- WHAT YOU WILL DO:
1. In the forum thread about recovering a horse, reproduce the passage from "## LoriF (Apr" up to and including "a court order.".
2. In the forum thread about recovering a horse, what proof does the first post say the friend has that she paid for boarding?

- TEXT SHOWN:
Yes that is exactly it. My friend paid over the amount of boarding she even has receipts of the boarding paid in full. The lady has multiple properties and we are guessing she moved the horse around them, and now someone has spotted the horse in question. Again sorry for posting this here I'm just looking for someone who might have gone thru this or has any points.


----------



## waresbear (Jun 18, 2011)

Since the police are pretty lazy in your area, ask these people that have seen the horse, where it is. Then your friend can just go get it since the police are lazy, they're not going to do anything.


----------



## LoriF (Apr 3, 2015)

That's pretty much what I would do. Find out the location and go get it. If someone tries to stop you dial 911 or let them call the police. Just make sure all paperwork for the horse and court orders are in hand and secure. I wouldn't even bring the paperwork out into sight unless the police show up. I wouldn't pull up in a vehicle either. I would park outside, walk up, locate the horse, put a halter on it and walk it off of the property

Or, you can locate the horse, sit there, and call the cops. Have them escort you onto the property to retrieve the horse. It really is their job to back a court order.


----------



## Dustbunny (Oct 22, 2012)

^^^^ and take Seal Team Six along as backup.


----------



## WildHorses85 (Oct 1, 2019)

OP, has your friend managed to get her horse yet?


----------



## Idajaz15 (Oct 30, 2019)

WildHorses85 said:


> OP, has your friend managed to get her horse yet?


She is trying right now she has been watching the place and she saw her horse so he is getting ready to get her


----------



## Idajaz15 (Oct 30, 2019)

WildHorses85 said:


> OP, has your friend managed to get her horse yet?


She is about to! She caught the lady riding her so she is going to get her.


----------

- INFORMATION:

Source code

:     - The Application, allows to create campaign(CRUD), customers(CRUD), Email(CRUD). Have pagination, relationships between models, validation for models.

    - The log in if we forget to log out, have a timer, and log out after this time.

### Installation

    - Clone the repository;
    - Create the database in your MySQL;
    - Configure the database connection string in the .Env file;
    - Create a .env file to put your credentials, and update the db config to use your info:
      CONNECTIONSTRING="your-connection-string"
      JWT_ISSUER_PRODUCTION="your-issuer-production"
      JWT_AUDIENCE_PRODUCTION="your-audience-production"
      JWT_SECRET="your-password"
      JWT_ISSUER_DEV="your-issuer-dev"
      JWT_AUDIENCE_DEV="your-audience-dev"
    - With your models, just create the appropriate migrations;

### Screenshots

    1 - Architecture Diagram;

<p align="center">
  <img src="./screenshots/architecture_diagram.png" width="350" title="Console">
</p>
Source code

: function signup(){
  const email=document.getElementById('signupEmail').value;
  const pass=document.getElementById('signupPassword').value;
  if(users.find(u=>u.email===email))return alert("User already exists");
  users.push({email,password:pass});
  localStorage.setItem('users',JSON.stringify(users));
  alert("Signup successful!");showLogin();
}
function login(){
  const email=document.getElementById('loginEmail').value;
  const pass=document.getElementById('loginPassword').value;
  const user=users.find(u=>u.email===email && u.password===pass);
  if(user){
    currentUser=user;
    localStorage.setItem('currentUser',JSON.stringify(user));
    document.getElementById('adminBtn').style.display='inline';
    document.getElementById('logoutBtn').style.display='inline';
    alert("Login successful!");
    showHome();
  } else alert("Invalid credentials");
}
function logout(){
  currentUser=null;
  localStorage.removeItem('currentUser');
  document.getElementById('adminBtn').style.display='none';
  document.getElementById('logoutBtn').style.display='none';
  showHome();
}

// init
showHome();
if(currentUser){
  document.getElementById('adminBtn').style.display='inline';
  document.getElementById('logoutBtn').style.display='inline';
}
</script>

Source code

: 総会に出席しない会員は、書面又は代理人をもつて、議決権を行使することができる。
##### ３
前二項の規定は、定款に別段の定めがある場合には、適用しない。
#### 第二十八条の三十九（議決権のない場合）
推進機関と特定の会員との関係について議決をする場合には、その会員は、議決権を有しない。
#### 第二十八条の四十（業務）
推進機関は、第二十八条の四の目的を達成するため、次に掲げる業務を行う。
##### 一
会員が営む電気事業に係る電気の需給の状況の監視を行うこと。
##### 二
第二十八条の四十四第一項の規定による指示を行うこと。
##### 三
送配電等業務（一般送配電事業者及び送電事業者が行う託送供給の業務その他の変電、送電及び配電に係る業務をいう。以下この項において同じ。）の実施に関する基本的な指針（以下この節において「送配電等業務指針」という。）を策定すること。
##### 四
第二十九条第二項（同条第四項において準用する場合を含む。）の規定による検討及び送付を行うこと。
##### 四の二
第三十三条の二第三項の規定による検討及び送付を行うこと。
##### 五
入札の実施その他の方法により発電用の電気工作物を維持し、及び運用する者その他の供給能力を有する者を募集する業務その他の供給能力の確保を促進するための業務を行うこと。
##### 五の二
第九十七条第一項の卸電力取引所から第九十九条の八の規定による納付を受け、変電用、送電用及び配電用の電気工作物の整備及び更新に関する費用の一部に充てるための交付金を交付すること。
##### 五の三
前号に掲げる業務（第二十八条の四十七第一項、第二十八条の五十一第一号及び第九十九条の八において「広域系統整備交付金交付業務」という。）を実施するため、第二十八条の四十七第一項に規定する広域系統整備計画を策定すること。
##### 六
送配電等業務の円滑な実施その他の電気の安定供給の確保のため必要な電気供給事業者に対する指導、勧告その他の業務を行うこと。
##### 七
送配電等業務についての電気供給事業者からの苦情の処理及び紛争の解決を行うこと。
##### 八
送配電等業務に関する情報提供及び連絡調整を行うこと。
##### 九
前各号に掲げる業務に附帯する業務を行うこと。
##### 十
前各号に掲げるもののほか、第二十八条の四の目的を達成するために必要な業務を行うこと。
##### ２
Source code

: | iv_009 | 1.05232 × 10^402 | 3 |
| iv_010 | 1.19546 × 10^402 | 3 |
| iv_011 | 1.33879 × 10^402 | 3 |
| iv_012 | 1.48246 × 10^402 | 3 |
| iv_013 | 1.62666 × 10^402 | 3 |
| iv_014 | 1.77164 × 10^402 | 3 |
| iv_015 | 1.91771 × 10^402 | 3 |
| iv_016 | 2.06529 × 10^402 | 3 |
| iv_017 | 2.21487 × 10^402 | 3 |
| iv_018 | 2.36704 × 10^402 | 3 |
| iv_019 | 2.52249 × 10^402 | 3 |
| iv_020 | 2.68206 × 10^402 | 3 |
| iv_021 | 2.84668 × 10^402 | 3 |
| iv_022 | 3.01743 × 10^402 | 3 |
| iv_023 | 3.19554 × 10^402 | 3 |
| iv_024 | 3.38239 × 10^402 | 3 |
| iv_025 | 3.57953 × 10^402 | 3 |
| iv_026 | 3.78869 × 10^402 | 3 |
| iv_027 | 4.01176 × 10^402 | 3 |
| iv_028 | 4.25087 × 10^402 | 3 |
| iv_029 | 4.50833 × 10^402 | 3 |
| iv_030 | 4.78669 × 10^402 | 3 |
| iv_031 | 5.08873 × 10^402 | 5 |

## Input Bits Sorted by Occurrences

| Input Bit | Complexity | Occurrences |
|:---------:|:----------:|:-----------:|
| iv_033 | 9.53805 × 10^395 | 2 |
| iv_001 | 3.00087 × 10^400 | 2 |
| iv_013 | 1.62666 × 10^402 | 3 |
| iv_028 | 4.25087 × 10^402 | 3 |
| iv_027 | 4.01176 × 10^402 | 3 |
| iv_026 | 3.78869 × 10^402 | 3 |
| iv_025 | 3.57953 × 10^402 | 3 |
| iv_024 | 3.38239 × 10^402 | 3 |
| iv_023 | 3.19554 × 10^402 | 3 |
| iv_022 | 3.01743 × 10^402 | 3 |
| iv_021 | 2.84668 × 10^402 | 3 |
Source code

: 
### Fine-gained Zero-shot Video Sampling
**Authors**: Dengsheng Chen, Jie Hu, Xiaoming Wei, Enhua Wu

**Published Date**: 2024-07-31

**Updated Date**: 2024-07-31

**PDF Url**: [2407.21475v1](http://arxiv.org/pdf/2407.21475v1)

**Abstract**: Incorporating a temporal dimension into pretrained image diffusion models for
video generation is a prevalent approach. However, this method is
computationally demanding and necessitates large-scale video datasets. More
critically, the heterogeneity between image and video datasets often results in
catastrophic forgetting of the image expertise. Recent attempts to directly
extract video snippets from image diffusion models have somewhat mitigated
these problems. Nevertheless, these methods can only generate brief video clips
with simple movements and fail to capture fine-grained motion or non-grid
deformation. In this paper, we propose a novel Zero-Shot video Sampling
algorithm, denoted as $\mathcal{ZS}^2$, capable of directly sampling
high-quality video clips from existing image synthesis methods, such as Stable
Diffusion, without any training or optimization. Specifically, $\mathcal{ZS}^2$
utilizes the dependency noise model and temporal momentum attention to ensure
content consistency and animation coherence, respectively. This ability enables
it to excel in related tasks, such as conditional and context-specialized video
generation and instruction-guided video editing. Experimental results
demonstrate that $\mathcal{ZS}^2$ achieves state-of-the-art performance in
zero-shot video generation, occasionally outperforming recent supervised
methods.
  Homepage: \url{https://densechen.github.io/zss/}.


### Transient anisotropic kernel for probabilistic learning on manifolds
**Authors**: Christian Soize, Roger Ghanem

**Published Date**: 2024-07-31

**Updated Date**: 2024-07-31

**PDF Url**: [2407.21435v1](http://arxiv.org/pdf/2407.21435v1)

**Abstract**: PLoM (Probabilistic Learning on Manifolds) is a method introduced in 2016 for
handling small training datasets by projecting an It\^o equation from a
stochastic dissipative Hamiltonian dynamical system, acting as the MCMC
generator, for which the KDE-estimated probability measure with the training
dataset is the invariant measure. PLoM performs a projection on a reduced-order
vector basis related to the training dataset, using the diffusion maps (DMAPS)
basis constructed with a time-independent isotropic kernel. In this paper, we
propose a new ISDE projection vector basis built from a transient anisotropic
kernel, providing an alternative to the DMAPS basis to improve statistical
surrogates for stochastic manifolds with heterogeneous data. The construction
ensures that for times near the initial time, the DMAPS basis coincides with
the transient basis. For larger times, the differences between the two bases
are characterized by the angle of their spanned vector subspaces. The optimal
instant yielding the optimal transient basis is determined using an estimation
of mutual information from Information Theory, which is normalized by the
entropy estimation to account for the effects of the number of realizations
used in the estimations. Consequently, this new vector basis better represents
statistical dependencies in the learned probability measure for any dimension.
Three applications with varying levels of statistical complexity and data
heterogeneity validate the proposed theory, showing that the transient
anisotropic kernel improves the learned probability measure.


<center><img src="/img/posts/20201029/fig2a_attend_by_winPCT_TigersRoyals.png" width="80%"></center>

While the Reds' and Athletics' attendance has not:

- RESPONSES TO THE TASKS:
1.
## LoriF (Apr 3, 2015)

That's pretty much what I would do. Find out the location and go get it. If someone tries to stop you dial 911 or let them call the police. Just make sure all paperwork for the horse and court orders are in hand and secure. I wouldn't even bring the paperwork out into sight unless the police show up. I wouldn't pull up in a vehicle either. I would park outside, walk up, locate the horse, put a halter on it and walk it off of the property

Or, you can locate the horse, sit there, and call the cops. Have them escort you onto the property to retrieve the horse. It really is their job to back a court order.

2. She has receipts showing the boarding was paid in full.